Writing to ORAOCI9 stage - Performance improvement

Nagin · Post by **Nagin** » Thu Mar 15, 2007 11:26 am

Hi,
I have a simple job developed by some one else.

ORAOCI9 stage --> Transformer --> ORAOCI9 stage.

I am trying to tune the performance of the job. The job is currently processing 650 rows per second. My source has 10 million rows. At the rate of 650 rps its taking 4 hrs.

We have the same job in Informatica which is processing 6500 rows per sec, 10X faster.

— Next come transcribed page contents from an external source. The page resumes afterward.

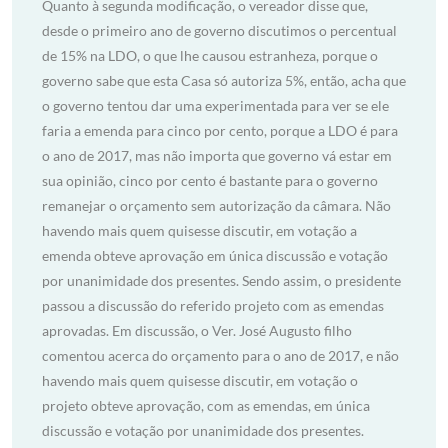
Quanto à segunda modificação, o vereador disse que,
desde o primeiro ano de governo discutimos o percentual
de 15% na LDO, o que lhe causou estranheza, porque o
governo sabe que esta Casa só autoriza 5%, então, acha que
o governo tentou dar uma experimentada para ver se ele
faria a emenda para cinco por cento, porque a LDO é para
o ano de 2017, mas não importa que governo vá estar em
sua opinião, cinco por cento é bastante para o governo
remanejar o orçamento sem autorização da câmara. Não
havendo mais quem quisesse discutir, em votação a
emenda obteve aprovação em única discussão e votação
por unanimidade dos presentes. Sendo assim, o presidente
passou a discussão do referido projeto com as emendas
aprovadas. Em discussão, o Ver. José Augusto filho
comentou acerca do orçamento para o ano de 2017, e não
havendo mais quem quisesse discutir, em votação o
projeto obteve aprovação, com as emendas, em única
discussão e votação por unanimidade dos presentes.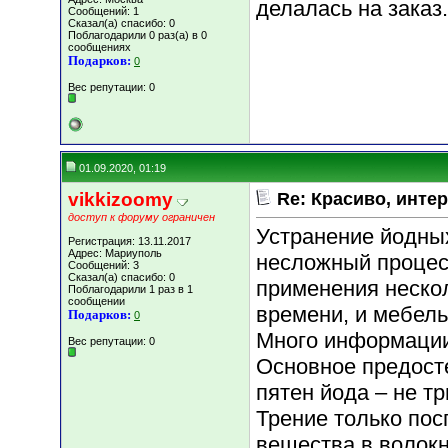
делалась на заказ.
Сообщений: 1
Сказал(а) спасибо: 0
Поблагодарили 0 раз(а) в 0
сообщениях
Подарков:
0
Вес репутации:
0
01.09.2020, 01:19
vikkizoomy
Re: Красиво, интер
доступ к форуму ограничен
Устранение йодных
Регистрация: 13.11.2017
Адрес: Мариуполь
несложный процесс
Сообщений: 3
Сказал(а) спасибо: 0
применения нескол
Поблагодарили 1 раз в 1
сообщении
времени, и мебель
Подарков:
0
Много информации
Вес репутации:
0
Основное предост
пятен йода – не 
Трение только по
вещества в волокн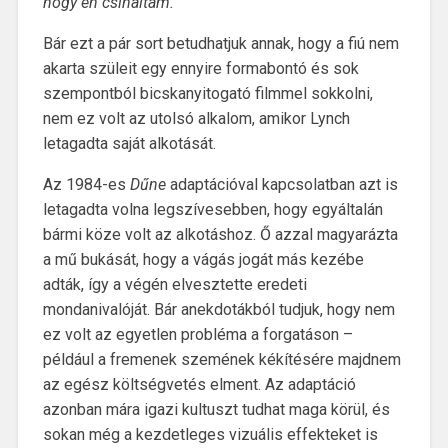
hogy én csináltam.“
Bár ezt a pár sort betudhatjuk annak, hogy a fiú nem
akarta szüleit egy ennyire formabontó és sok
szempontból bicskanyitogató filmmel sokkolni,
nem ez volt az utolsó alkalom, amikor Lynch
letagadta saját alkotását.
Az 1984-es
Dűne
adaptációval kapcsolatban azt is
letagadta volna legszívesebben, hogy egyáltalán
bármi köze volt az alkotáshoz. Ő azzal magyarázta
a mű bukását, hogy a vágás jogát más kezébe
adták, így a végén elvesztette eredeti
mondanivalóját. Bár anekdotákból tudjuk, hogy nem
ez volt az egyetlen probléma a forgatáson –
például a fremenek szemének kékítésére majdnem
az egész költségvetés elment. Az adaptáció
azonban mára igazi kultuszt tudhat maga körül, és
sokan még a kezdetleges vizuális effekteket is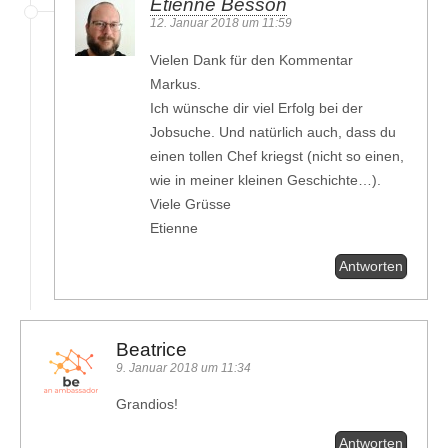
Etienne Besson
12. Januar 2018 um 11:59
Vielen Dank für den Kommentar
Markus.
Ich wünsche dir viel Erfolg bei der
Jobsuche. Und natürlich auch, dass du
einen tollen Chef kriegst (nicht so einen,
wie in meiner kleinen Geschichte…).
Viele Grüsse
Etienne
Antworten
Beatrice
9. Januar 2018 um 11:34
Grandios!
Antworten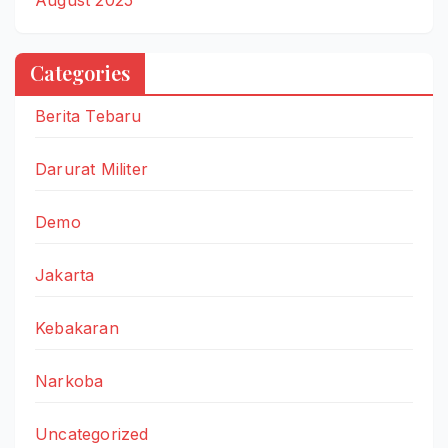
Categories
Berita Tebaru
Darurat Militer
Demo
Jakarta
Kebakaran
Narkoba
Uncategorized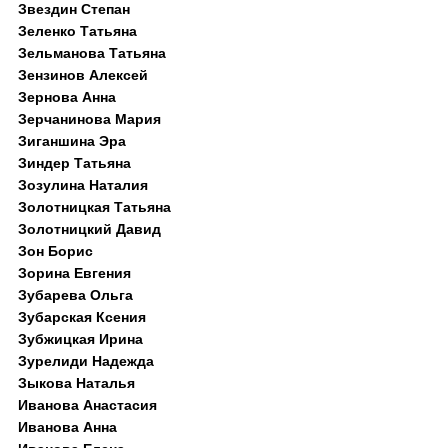
Звездин Степан
Зеленко Татьяна
Зельманова Татьяна
Зензинов Алексей
Зернова Анна
Зерчанинова Мария
Зиганшина Эра
Зиндер Татьяна
Зозулина Наталия
Золотницкая Татьяна
Золотницкий Давид
Зон Борис
Зорина Евгения
Зубарева Ольга
Зубарская Ксения
Зубжицкая Ирина
Зурелиди Надежда
Зыкова Наталья
Иванова Анастасия
Иванова Анна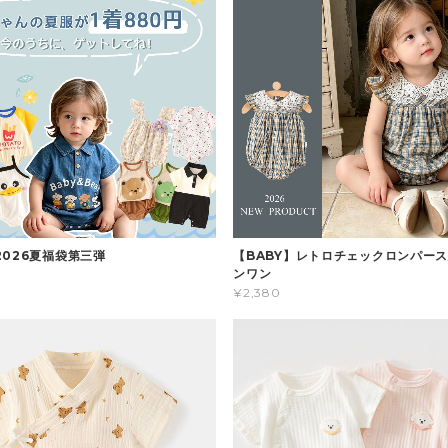
2026夏福袋第三弾
【BABY】レトロチェックロンパース
ンワン
¥2,380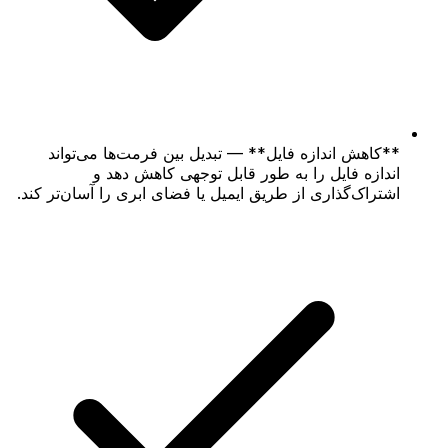
**کاهش اندازه فایل** — تبدیل بین فرمت‌ها می‌تواند
اندازه فایل را به طور قابل توجهی کاهش دهد و
اشتراک‌گذاری از طریق ایمیل یا فضای ابری را آسان‌تر کند.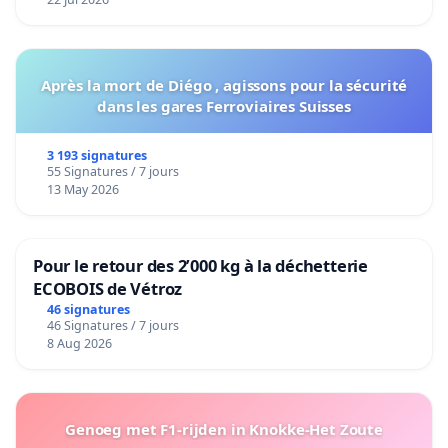
Après la mort de Diégo , agissons pour la sécurité
dans les gares Ferroviaires Suisses
3 193 signatures
55 Signatures / 7 jours
13 May 2026
Pour le retour des 2’000 kg à la déchetterie
ECOBOIS de Vétroz
46 signatures
46 Signatures / 7 jours
8 Aug 2026
Genoeg met F1-rijden in Knokke-Het Zoute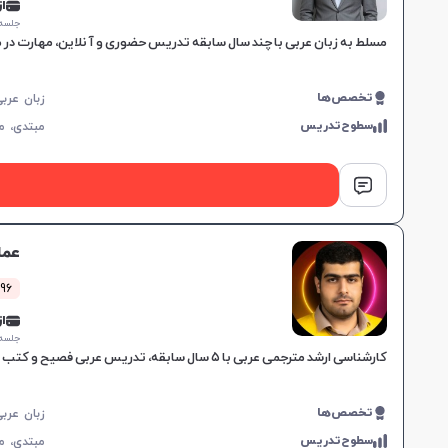
از 0,000
جلسه ۱ ساع
مسلط به زبان عربی با چند سال سابقه تدریس حضوری و آنلاین، مهارت در 
تخصص‌ها
سطوح‌تدریس
مبتدی،
م
عما
96 کلاس موفق
از 0,000
جلسه ۱ ساع
کارشناسی ارشد مترجمی عربی با ۵ سال سابقه، تدریس عربی فصیح و کتب درسی هفتم تا دوازدهم به گروه سنی مرتبط و هدفمند.
تخصص‌ها
سطوح‌تدریس
مبتدی،
م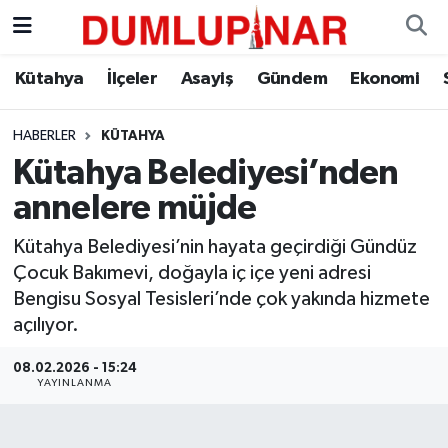
Asayiş
Kütahya Hava Durumu
Kütahya
İlçeler
Asayiş
Gündem
Ekonomi
Diğer
Kütahya Trafik Yoğunluk Haritası
HABERLER
KÜTAHYA
Kütahya Belediyesi’nden
Dünya
Süper Lig Puan Durumu ve Fikstür
annelere müjde
Eğitim
Tüm Manşetler
Kütahya Belediyesi’nin hayata geçirdiği Gündüz
Çocuk Bakımevi, doğayla iç içe yeni adresi
Ekonomi
Son Dakika Haberleri
Bengisu Sosyal Tesisleri’nde çok yakında hizmete
açılıyor.
Eleman
Haber Arşivi
08.02.2026 - 15:24
Emlak
YAYINLANMA
Gündem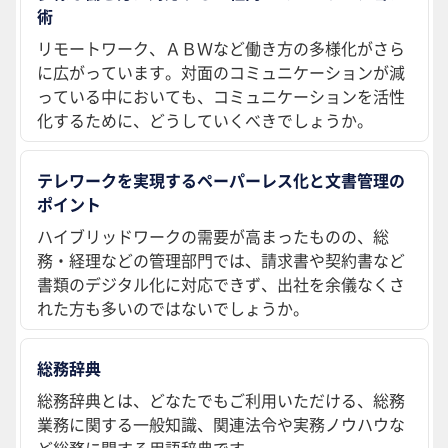
術
リモートワーク、ＡＢＷなど働き方の多様化がさら
に広がっています。対面のコミュニケーションが減
っている中においても、コミュニケーションを活性
化するために、どうしていくべきでしょうか。
テレワークを実現するペーパーレス化と文書管理の
ポイント
ハイブリッドワークの需要が高まったものの、総
務・経理などの管理部門では、請求書や契約書など
書類のデジタル化に対応できず、出社を余儀なくさ
れた方も多いのではないでしょうか。
総務辞典
総務辞典とは、どなたでもご利用いただける、総務
業務に関する一般知識、関連法令や実務ノウハウな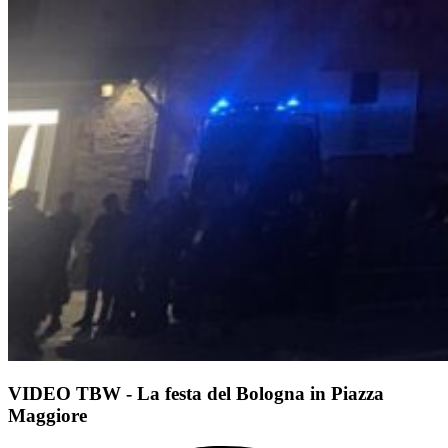
VIDEO TBW - La festa del Bologna in Piazza
Maggiore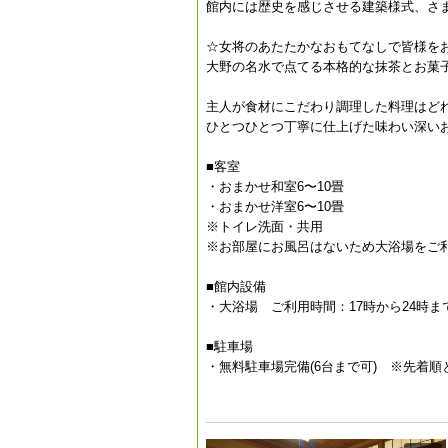
館内には歴史を感じさせる建築様式、さ
☆女将のあたたかなおもてなしで
大野の名水で点てる本格的な抹茶とお菓
主人が食材にこだわり調理した料理はど
ひとつひとつ丁寧に仕上げた味わい深い
■客室
・おまかせ和室6〜10畳
・おまかせ洋室6〜10畳
※トイレ洗面・共用
※お部屋にお風呂はないため大浴場をご
■館内設備
・大浴場 ご利用時間：17時から24時ま
■駐車場
・無料駐車場完備(6台まで可) ※先着順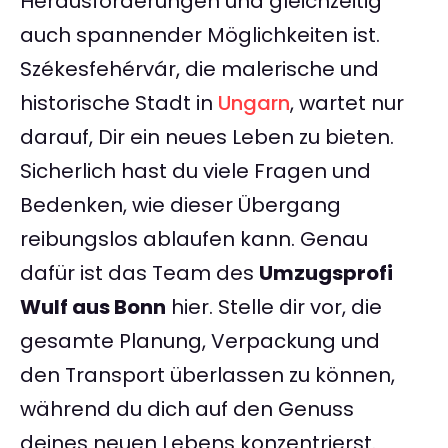
Herausforderungen und gleichzeitig
auch spannender Möglichkeiten ist.
Székesfehérvár, die malerische und
historische Stadt in
Ungarn
, wartet nur
darauf, Dir ein neues Leben zu bieten.
Sicherlich hast du viele Fragen und
Bedenken, wie dieser Übergang
reibungslos ablaufen kann. Genau
dafür ist das Team des
Umzugsprofi
Wulf aus Bonn
hier. Stelle dir vor, die
gesamte Planung, Verpackung und
den Transport überlassen zu können,
während du dich auf den Genuss
deines neuen Lebens konzentrierst.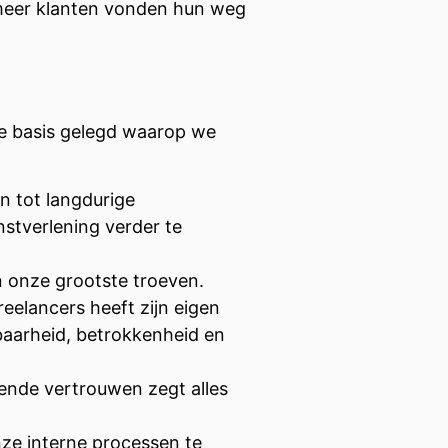
s meer klanten vonden hun weg
de basis gelegd waarop we
 tot langdurige
stverlening verder te
 onze grootste troeven.
reelancers heeft zijn eigen
baarheid, betrokkenheid en
vende vertrouwen zegt alles
nze interne processen te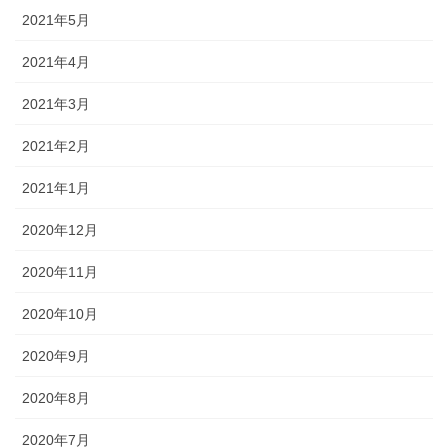
2021年5月
2021年4月
2021年3月
2021年2月
2021年1月
2020年12月
2020年11月
2020年10月
2020年9月
2020年8月
2020年7月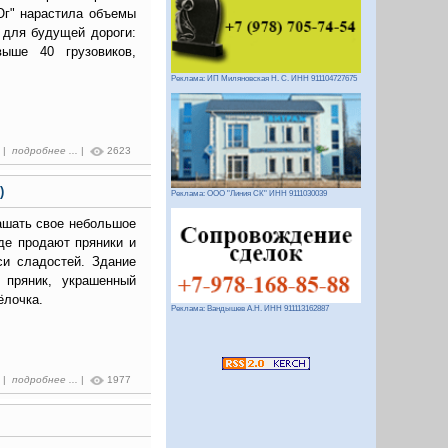
Юг" нарастила объемы
 для будущей дороги:
ыше 40 грузовиков,
Реклама: ИП Миляновская Н. С. ИНН 911104727675
5 |
подробнее ...
|
2623
)
Реклама: ООО "Линия СК" ИНН 9111030039
ашать свое небольшое
де продают пряники и
си сладостей. Здание
 пряник, украшенный
ёлочка.
Реклама: Вандышев А.Н. ИНН 911113162887
2 |
подробнее ...
|
1977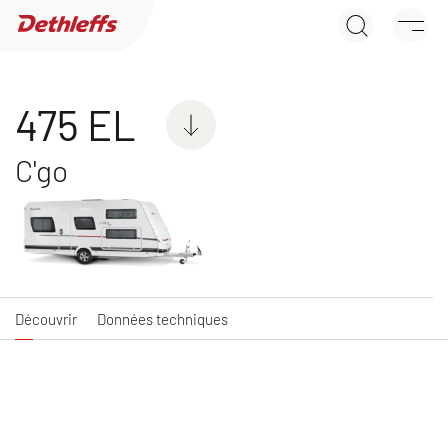
475 EL
Recherche de concessionnaires
Découvrir
Données techniques
Caravanes
475 EL
C'go
NOUVEAU
NOUVEAU
C'JOY ACTIVE
C'GO ACTIVE &
Caravan
C'GO UP ACTIVE
Caravan
Découvrir
Données techniques
NOUVEAU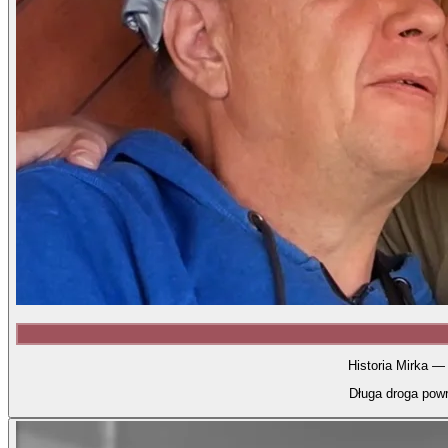
Historia Mirka —
Długa droga powr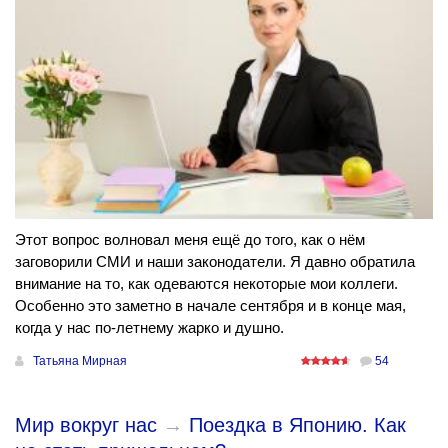
Этот вопрос волновал меня ещё до того, как о нём
заговорили СМИ и наши законодатели. Я давно обратила
внимание на то, как одеваются некоторые мои коллеги.
Особенно это заметно в начале сентября и в конце мая,
когда у нас по-летнему жарко и душно.
Татьяна Мирная
54
Мир вокруг нас
→
Поездка в Японию. Как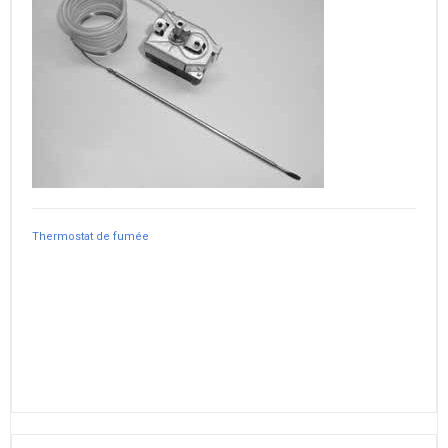
Thermostat de fumée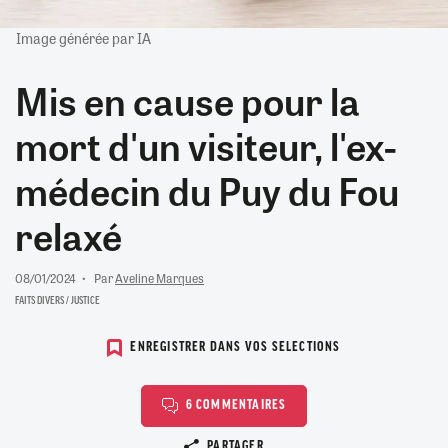
Image générée par IA
Mis en cause pour la
mort d'un visiteur, l'ex-
médecin du Puy du Fou
relaxé
08/01/2024
Par
Aveline Marques
FAITS DIVERS / JUSTICE
ENREGISTRER DANS VOS SELECTIONS
6 COMMENTAIRES
Copier le lien
PARTAGER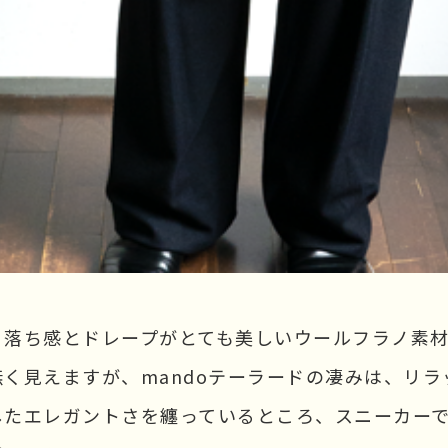
、落ち感とドレープがとても美しいウールフラノ素
く見えますが、mandoテーラードの凄みは、リ
したエレガントさを纏っているところ、スニーカー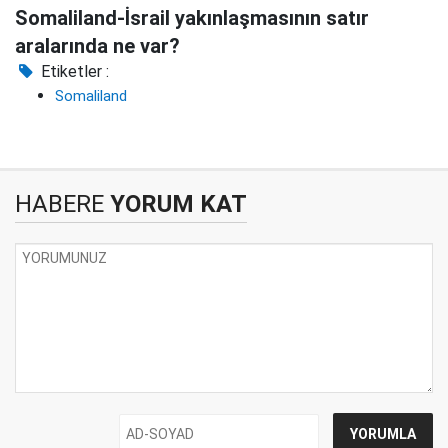
Somaliland-İsrail yakınlaşmasının satır
aralarında ne var?
Etiketler :
Somaliland
HABERE
YORUM KAT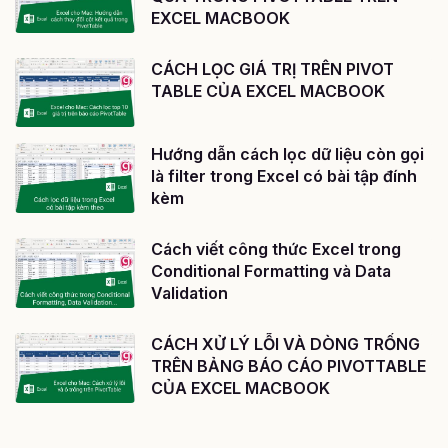
EXCEL MACBOOK
CÁCH LỌC GIÁ TRỊ TRÊN PIVOT
TABLE CỦA EXCEL MACBOOK
Hướng dẫn cách lọc dữ liệu còn gọi
là filter trong Excel có bài tập đính
kèm
Cách viết công thức Excel trong
Conditional Formatting và Data
Validation
CÁCH XỬ LÝ LỖI VÀ DÒNG TRỐNG
TRÊN BẢNG BÁO CÁO PIVOTTABLE
CỦA EXCEL MACBOOK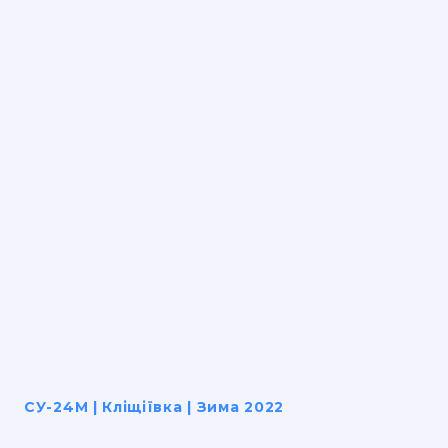
СУ-24М | Кліщіївка | Зима 2022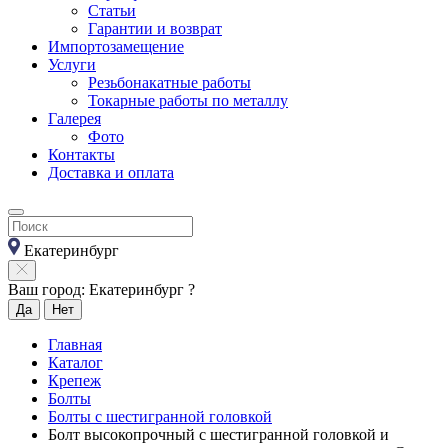
Статьи
Гарантии и возврат
Импортозамещение
Услуги
Резьбонакатные работы
Токарные работы по металлу
Галерея
Фото
Контакты
Доставка и оплата
Екатеринбург
Ваш город: Екатеринбург ?
Да
Нет
Главная
Каталог
Крепеж
Болты
Болты с шестигранной головкой
Болт высокопрочный с шестигранной головкой и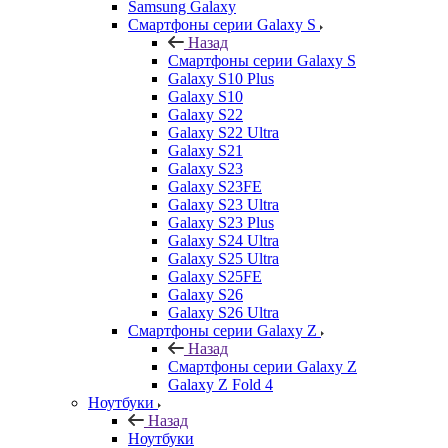
Samsung Galaxy
Смартфоны серии Galaxy S
Назад
Смартфоны серии Galaxy S
Galaxy S10 Plus
Galaxy S10
Galaxy S22
Galaxy S22 Ultra
Galaxy S21
Galaxy S23
Galaxy S23FE
Galaxy S23 Ultra
Galaxy S23 Plus
Galaxy S24 Ultra
Galaxy S25 Ultra
Galaxy S25FE
Galaxy S26
Galaxy S26 Ultra
Смартфоны серии Galaxy Z
Назад
Смартфоны серии Galaxy Z
Galaxy Z Fold 4
Ноутбуки
Назад
Ноутбуки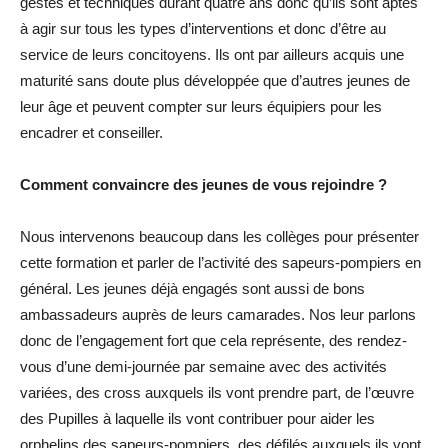
gestes et techniques durant quatre ans donc qu’ils sont aptes
à agir sur tous les types d’interventions et donc d’être au
service de leurs concitoyens. Ils ont par ailleurs acquis une
maturité sans doute plus développée que d’autres jeunes de
leur âge et peuvent compter sur leurs équipiers pour les
encadrer et conseiller.
Comment convaincre des jeunes de vous rejoindre ?
Nous intervenons beaucoup dans les collèges pour présenter
cette formation et parler de l’activité des sapeurs-pompiers en
général. Les jeunes déjà engagés sont aussi de bons
ambassadeurs auprès de leurs camarades. Nos leur parlons
donc de l’engagement fort que cela représente, des rendez-
vous d’une demi-journée par semaine avec des activités
variées, des cross auxquels ils vont prendre part, de l’œuvre
des Pupilles à laquelle ils vont contribuer pour aider les
orphelins des sapeurs-pompiers, des défilés auxquels ils vont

Here are the things I have tried.

The source ORAOCI9 stage had Array size set to 1, I changed it to 32767 (2 to the power 15 -1, as per documentation) and put the @FALSE in the Transformer constraint to see that reading from the DB is not a bottleneck as suggested in one of the posts. Earlier the reading speed used to be 650 rps now after I have changed the Array size and set the constraint in the transformer to @FALSE, the job is reading 6700 rps from source.

Now, I took off the @FALSE in the constraint to allow writing to the target. I had to change the target Array size same as the source as it was also set to 1. Transaction size was set to 0. As my source has 10 million plus rows, I am concerned about running out of buffer and changed the Transaction size to 32767 as per documentaion. There is a Transaction handling tab in the target ORAOCI9 stage which was set to 10,000.
I have changed it to 32767 to make sure it wouldn't become the bottleneck. Now the job is reading just 2100 rows per sec and writing the same.

Any thoughts on how can I improve the performance?

Thank you very much in advance.

kcbland · Post by **kcbland** » Thu Mar 15, 2007 11:35 am

Is this Server or PX? What's the DML like? What's the load on the DS Server? (prstat, topas, top, glance,etc) If Server, why not use multiple job instances with a query partitioning scheme? If PX, why not use Enterprise stages?

Nagin · Post by **Nagin** » Thu Mar 15, 2007 12:36 pm

kcbland wrote:Is this Server or PX? What's the DML like? What's the load on the DS Server? (prstat, topas, top, glance,etc) If Server, why not use multiple job instances with a query partitioning scheme? If PX, why not use Enterprise stages?

This is a server job and DML truncates the table and inserts rows.

I ran topas command on Unix and here are the stats

Kernel 26.2 |######## | Reads 283 Rawin 0
User 31.8 |######### | Writes 38 Ttyout 383
Wait 0.0 | | Forks 0 Igets 0
Idle 42.0 |############# | Execs 0 Namei 139
Physc = 1.02 %Entc= 64.0 Runqueue 1.0 Dirblk 0
Waitqueue 0.0
Network KBPS I-Pack O-Pack KB-In KB-Out
en0 6.1 11.4 10.4 1.7 4.4 PAGING MEMORY
lo0 0.0 0.0 0.0 0.0 0.0 Faults 0 Real,MB 8320
Steals 0 % Comp 46.9

I am going to try using multiple instances with query partioning and see how its going to work out.

Thanks Kenneth.

kcbland · Post by **kcbland** » Thu Mar 15, 2007 12:50 pm

Write one multi-instance job with 2 parameters PartitionCount and PartitionNumber like this:

OCI-->XFM-->SEQ (name like yourfile_#PartitionNumber#.dat)

Put a WHERE clause in to partition the data:

Code: Select all

MOD(pick and integer column like the primary key, #PartitionCount#) = #PartitionNumber# - 1

Run PartitionCount instances, set PartitionNumber from 1 to PartitionCount on each respective instance.

You'll get PartitionCount files. Concatenate them together using a unix cat statement:

Code: Select all

cat yourfiles_*.dat > yourfile.dat

Now, use sqlldr and DIRECT path truncate and load your target table. Put it all in a Sequence and run the extraction jobs Job stage simultaneously, then the Command stage to cat the files, then the Command stage to run sqlldr.

chulett · Post by **chulett** » Fri Mar 16, 2007 6:43 am

Another thought, something not quite as elegant or performant as Ken's but simpler to get to.

Don't use the OCI stage for millions of rows, especially if all you are doing are pure inserts. Swap out your target stage for the Oracle Bulk Loader stage set to 'Automatic' mode. You'll need to arrange for the actual truncation to happen in a separate step, however, as the stage itself doesn't support that. It could be another job, could be something done 'before job', several ways to skin that cat.

Might be worth a shot, as an academic exercise if nothing else.